"Сестра Дмитрия Ивановича, Мария Ивановна Попова, узнав о его болезни, приехала его навестить и нашла его очень бледным и слабым.

   Я вошла к нему, рассказывала она, он сидит у себя в кабинете бледный, страшный. Перо в руке.

   -- Ну что, Митенька, хвораешь? Лег бы ты, -- сказала она.

   -- Ничего, ничего... Кури Машенька,-- и он протянул ей папиросы.

   -- Боюсь я курить у тебя -- вредно тебе.

   -- Я и сам покурю...-- и закурил. А перо в руке...
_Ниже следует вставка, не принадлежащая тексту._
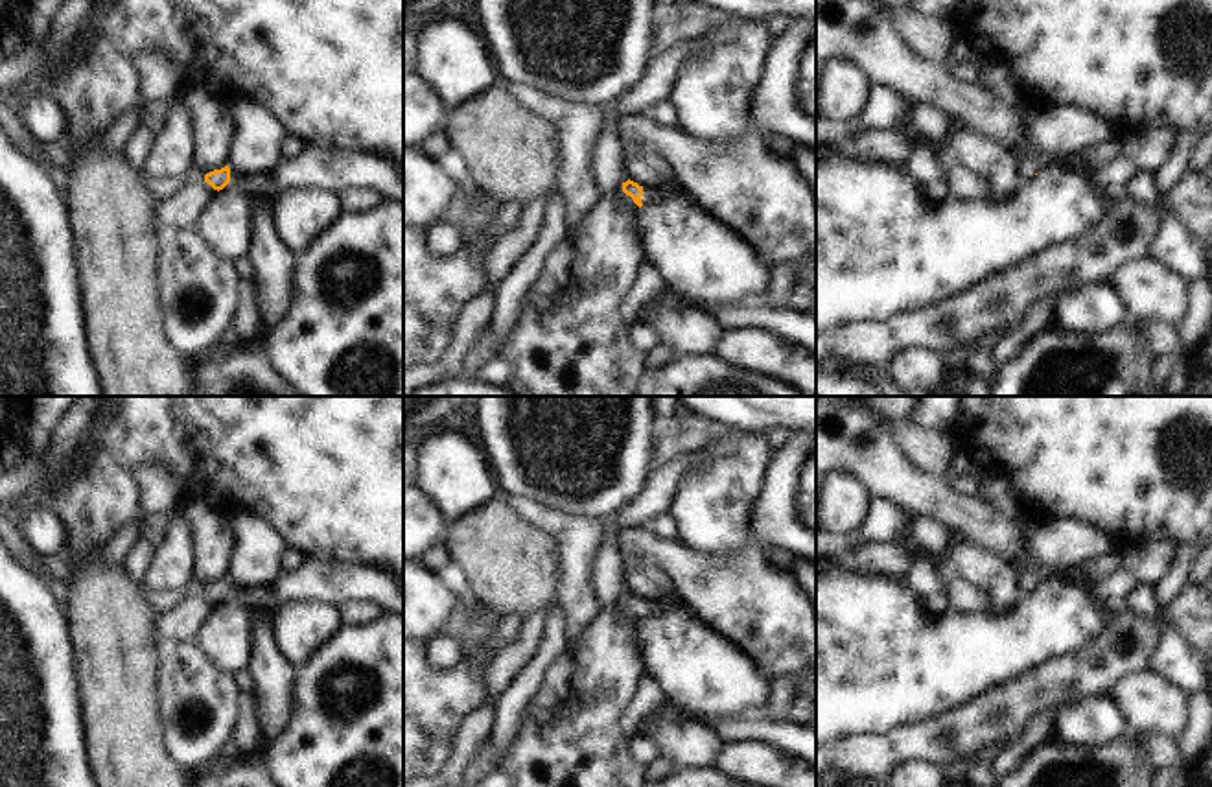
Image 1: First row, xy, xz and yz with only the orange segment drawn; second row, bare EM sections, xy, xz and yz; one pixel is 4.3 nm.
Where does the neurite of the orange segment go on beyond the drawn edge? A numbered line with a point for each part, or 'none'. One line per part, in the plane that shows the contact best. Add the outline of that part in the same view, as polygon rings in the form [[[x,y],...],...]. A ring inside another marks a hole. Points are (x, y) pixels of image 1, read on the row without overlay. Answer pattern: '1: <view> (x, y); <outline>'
1: xz (676, 599); [[[676,590],[665,597],[643,601],[641,616],[643,619],[650,619],[654,616],[667,616],[674,608],[685,606],[685,595]]]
   Она зашла потом к нему еще раз и опять видит: едва сидит, а перо в руке.

   Это перо в руке, точно ружье у солдата, смертельно раненого, но остающегося на своем посту до смены.

   К вечеру жена едва уговорила его лечь на диван сначала, а потом в постель, с которой он уже не встал.

   Последние слова, написанные им в неоконченной им рукописи "К познанию России" были:

   "В заключение считаю необходимым, хотя в самых общих чертах, высказать..."

   Приехавший в понедельник поздно вечером профессор Яновский нашел у Дмитрия Ивановича крупозное воспаление легких.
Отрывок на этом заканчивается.